[Job item] Go through the data below and repeat it exactly, skipping each picture.

-- -- --

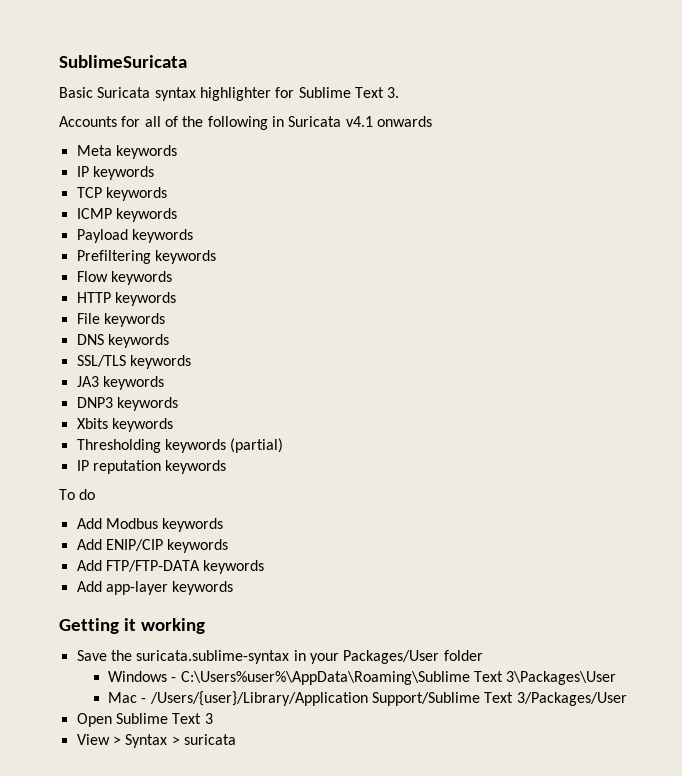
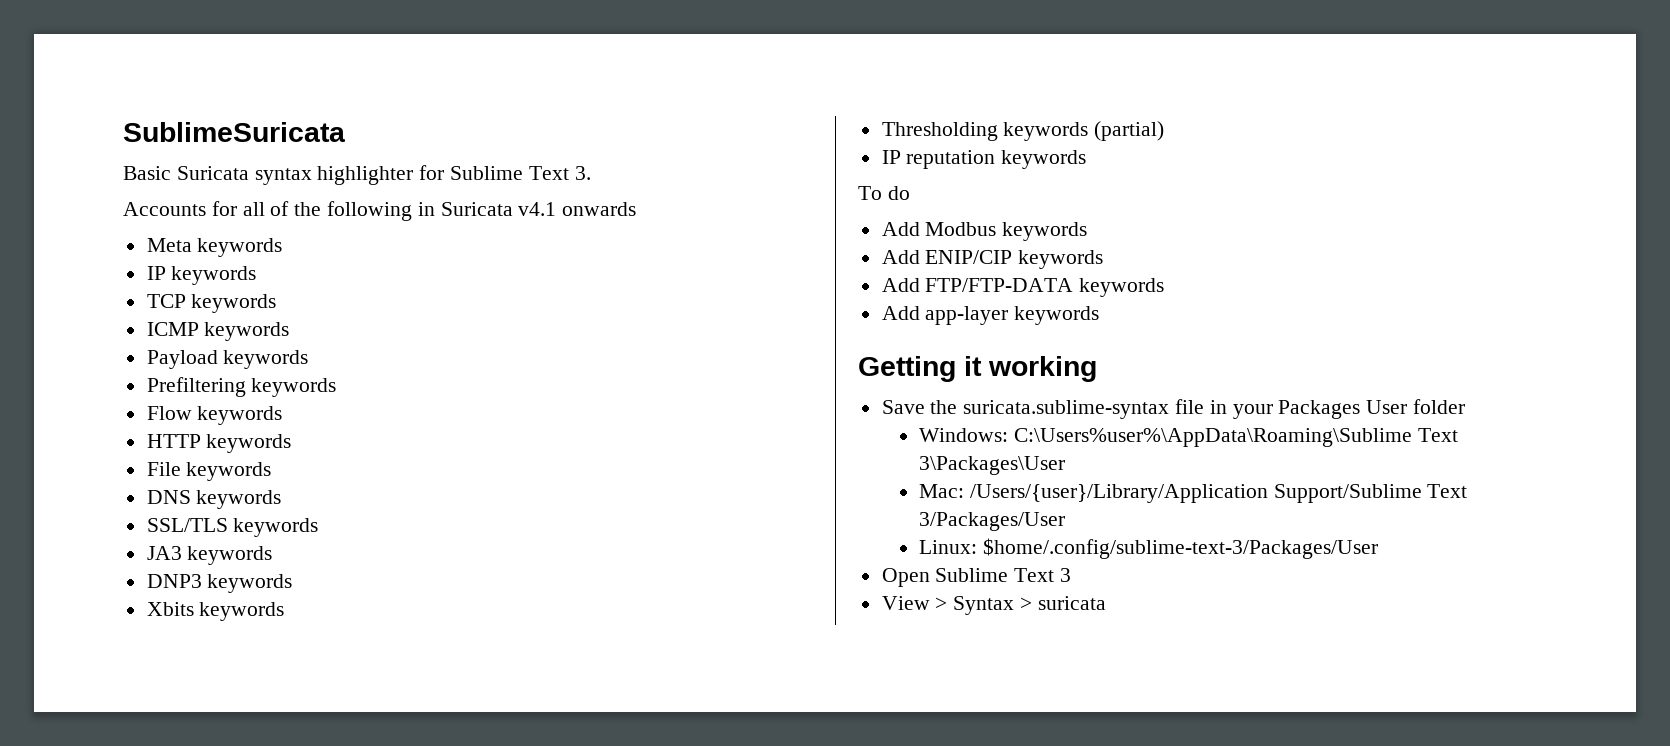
(290, 657) none -> [1175,399,1205,414] file
[343,650,440,664] Packages/User -> [1278,400,1408,419] Packages User
[107,671,177,682] Windows - -> [918,428,1008,442] Windows:
[107,692,147,703] Mac - -> [918,484,964,498] Mac:
(627, 699) none -> [918,538,1378,559] // Linux: $home/.config/sublime-text-3/Packages/User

-- -- --

[Completed task]
(290, 657) none -> [1175,399,1205,414] file
[343,650,440,664] Packages/User -> [1278,400,1408,419] Packages User
[107,671,177,682] Windows - -> [918,428,1008,442] Windows:
[107,692,147,703] Mac - -> [918,484,964,498] Mac:
(627, 699) none -> [918,538,1378,559] // Linux: $home/.config/sublime-text-3/Packages/User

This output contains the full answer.